- Cover of Neil Gaiman's Midnight Days, art by Dave McKean.

Publication information
- Publisher: Vertigo (imprint of DC Comics)
- Publication date: 1999 (Original), 2012 (Deluxe Edition)

Creative team
- Written by: Neil Gaiman
- Artist: Various (depending on the stories)

= Neil Gaiman's Midnight Days =

1999 compilation of comics by Neil Gaiman

Neil Gaiman's Midnight Days is a 1999 compilation of new and previously released comics stories written by British author Neil Gaiman, and published by the Vertigo imprint of American company DC Comics. A thematic sequel collection was released in 2004 titled The Sandman: Endless Nights.

==Background==
Due to Gaiman's increased popularity resulting from his series The Sandman, DC chose to collect some of his earliest and hardest-to-find work in a single volume. Included is his previously unpublished "tryout" story for DC editor Karen Berger. The story, "Jack in the Green", was illustrated by Stephen R. Bissette and John Totleben, colored by Tatjana Wood, and lettered by John Costanza, the same team that collaborated on much of Alan Moore's run on Swamp Thing.

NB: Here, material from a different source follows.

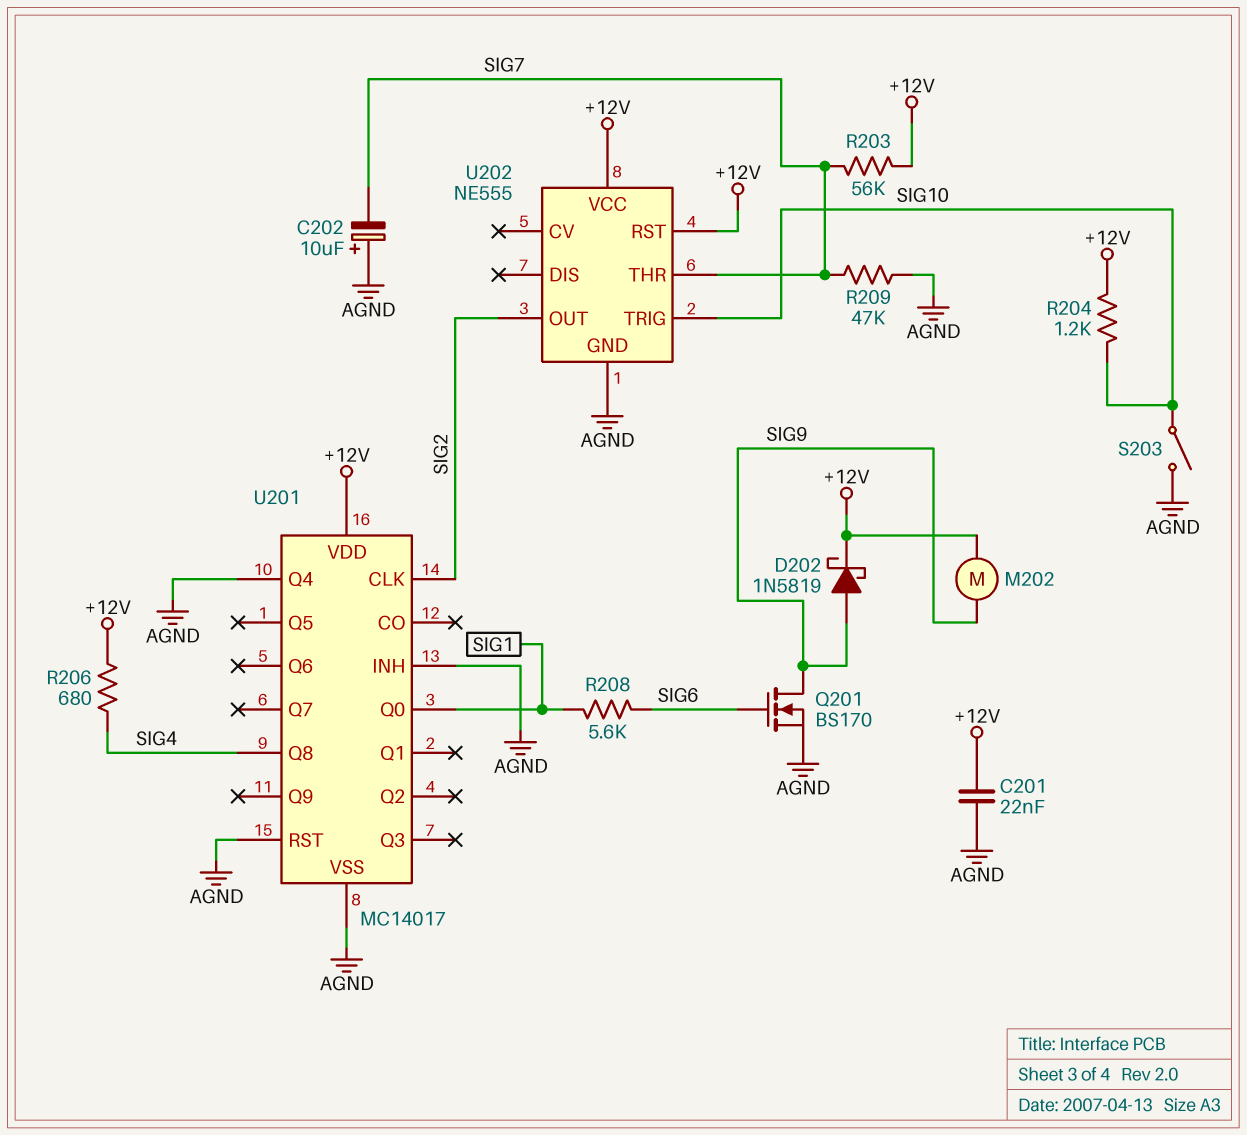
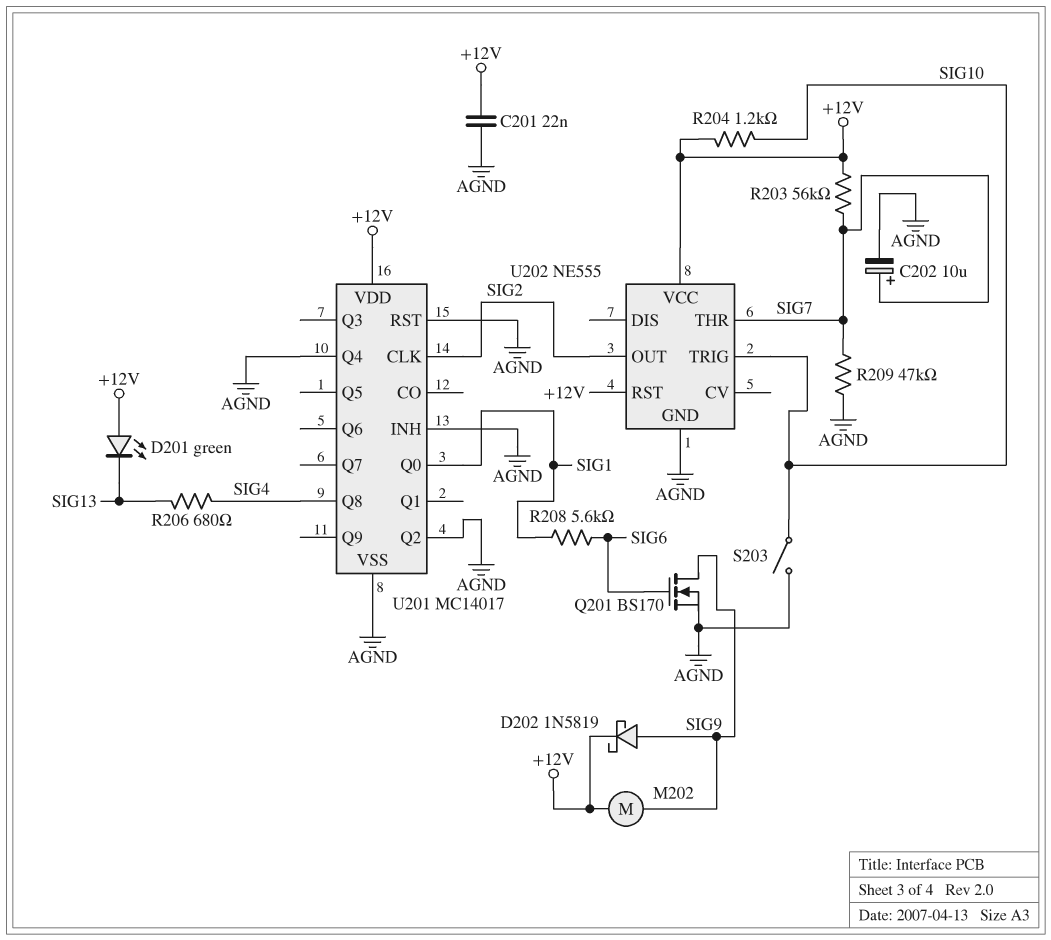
C202: 10uF (plus AGND, minus SIG7) -> 10uF (plus SIG7, minus AGND)
D201: none -> LED green (A +12V, K SIG13)
R206: 680 (+12V, SIG4) -> 680 (SIG4, SIG13)
U201 pin Q2: none -> AGND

Other stories in the collection include:
- "Hold Me", a John Constantine tale with art by frequent Gaiman collaborator Dave McKean, originally published as Hellblazer #27
- "Brothers", a Swamp Thing story in which, however, this character does not appear (the protagonist being Brother Power the Geek), with art by Richard Piers Rayner, Mike Hoffman, and Kim DeMulder, originally published as Swamp Thing Annual #5
- "Shaggy God Stories", a post-Millennium Floronic Man story with art by Mike Mignola, also from Swamp Thing Annual #5
- "Sandman Midnight Theatre", the one and only meeting between the Golden Age Sandman and the Sandman of the Endless, originally published as the Sandman Midnight Theatre one-shot, co-written by Matt Wagner (plot) and Neil Gaiman (plot/script), with painted art by Teddy Kristiansen

The expanded "Deluxe Edition" published in 2012 also includes the framing sequence from Welcome Back to the House of Mystery #1, illustrated by Sergio Aragones.